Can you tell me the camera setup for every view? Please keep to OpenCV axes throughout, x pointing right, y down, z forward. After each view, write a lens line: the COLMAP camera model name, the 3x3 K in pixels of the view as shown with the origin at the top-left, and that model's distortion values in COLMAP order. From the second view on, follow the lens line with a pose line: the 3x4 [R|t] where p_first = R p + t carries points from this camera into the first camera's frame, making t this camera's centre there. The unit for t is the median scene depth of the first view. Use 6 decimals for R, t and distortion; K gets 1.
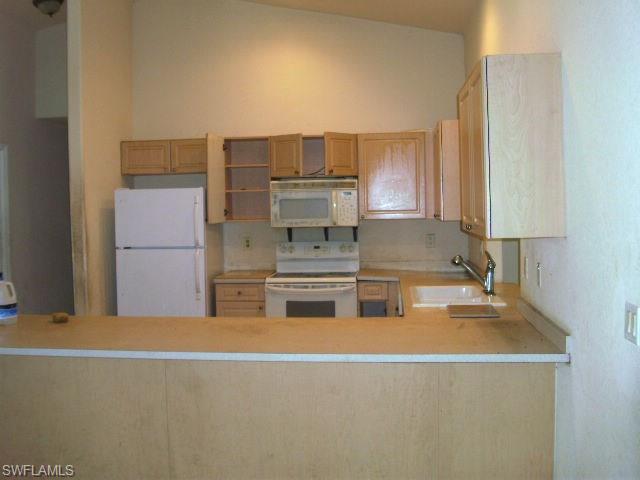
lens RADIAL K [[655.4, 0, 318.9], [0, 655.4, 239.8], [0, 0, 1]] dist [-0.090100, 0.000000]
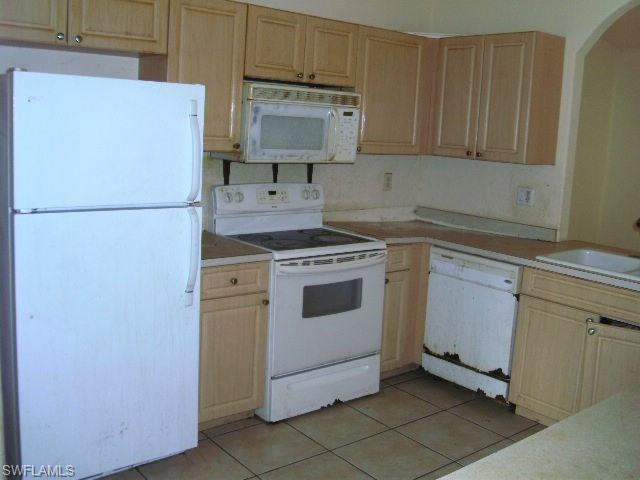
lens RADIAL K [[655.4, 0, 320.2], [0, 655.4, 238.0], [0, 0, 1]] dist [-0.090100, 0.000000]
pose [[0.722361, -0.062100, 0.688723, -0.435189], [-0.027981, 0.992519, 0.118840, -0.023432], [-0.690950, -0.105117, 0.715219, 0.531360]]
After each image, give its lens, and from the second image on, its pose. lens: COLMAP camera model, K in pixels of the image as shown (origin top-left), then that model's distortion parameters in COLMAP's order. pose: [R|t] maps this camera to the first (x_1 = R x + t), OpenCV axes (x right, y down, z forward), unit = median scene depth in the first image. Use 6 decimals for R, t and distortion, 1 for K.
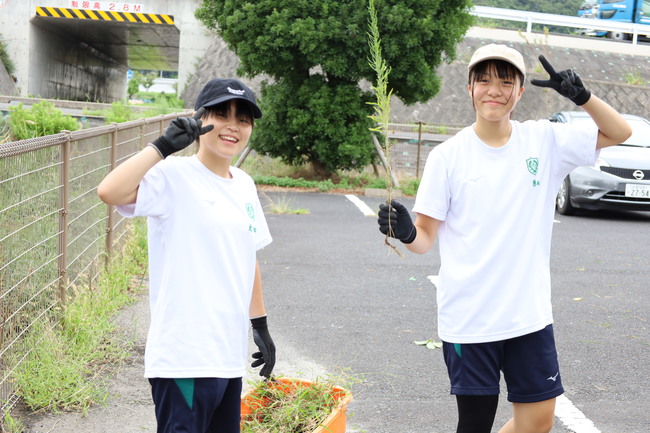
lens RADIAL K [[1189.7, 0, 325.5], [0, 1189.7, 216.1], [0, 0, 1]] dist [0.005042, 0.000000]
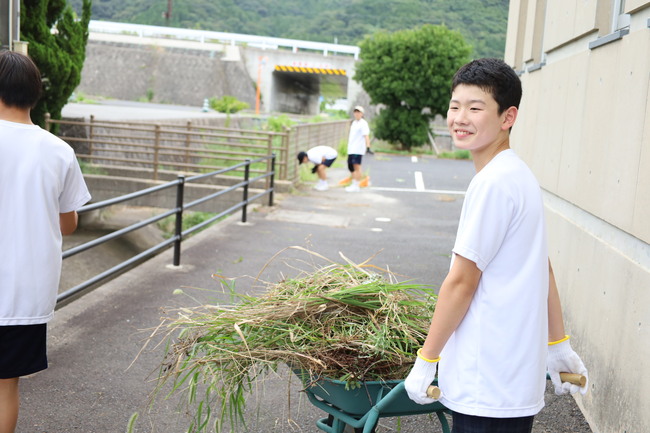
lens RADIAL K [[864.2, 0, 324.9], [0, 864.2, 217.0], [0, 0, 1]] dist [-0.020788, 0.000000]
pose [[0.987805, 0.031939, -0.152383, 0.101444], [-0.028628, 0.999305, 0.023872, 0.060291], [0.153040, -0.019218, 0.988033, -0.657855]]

┄┄┄┄┄┄┄┄┄┄

_YOUR TASK_:
Reproduce all the records above with every "decimals" changed to "decimal places", leaving everything else unchanged. Omit the pictures.

_RESPONSE TO THIS EXERCISE_:
Can you tell me the camera setup for every view? Please keep to OpenCV axes throughout, x pointing right, y down, z forward. After each view, write a lens line: the COLMAP camera model name, the 3x3 K in pixels of the view as shown with the origin at the top-left, and that model's distortion values in COLMAP order. From the second view on, follow the lens line with a pose line: the 3x4 [R|t] where p_first = R p + t carries points from this camera into the first camera's frame, making t this camera's centre there. The unit for t is the median scene depth of the first view. Use 6 decimal places for R, t and distortion; K gets 1.
lens RADIAL K [[655.4, 0, 318.9], [0, 655.4, 239.8], [0, 0, 1]] dist [-0.090100, 0.000000]
lens RADIAL K [[655.4, 0, 320.2], [0, 655.4, 238.0], [0, 0, 1]] dist [-0.090100, 0.000000]
pose [[0.722361, -0.062100, 0.688723, -0.435189], [-0.027981, 0.992519, 0.118840, -0.023432], [-0.690950, -0.105117, 0.715219, 0.531360]]
After each image, give its lens, and from the second image on, its pose. lens: COLMAP camera model, K in pixels of the image as shown (origin top-left), then that model's distortion parameters in COLMAP's order. pose: [R|t] maps this camera to the first (x_1 = R x + t), OpenCV axes (x right, y down, z forward), unit = median scene depth in the first image. Use 6 decimal places for R, t and distortion, 1 for K.
lens RADIAL K [[1189.7, 0, 325.5], [0, 1189.7, 216.1], [0, 0, 1]] dist [0.005042, 0.000000]
lens RADIAL K [[864.2, 0, 324.9], [0, 864.2, 217.0], [0, 0, 1]] dist [-0.020788, 0.000000]
pose [[0.987805, 0.031939, -0.152383, 0.101444], [-0.028628, 0.999305, 0.023872, 0.060291], [0.153040, -0.019218, 0.988033, -0.657855]]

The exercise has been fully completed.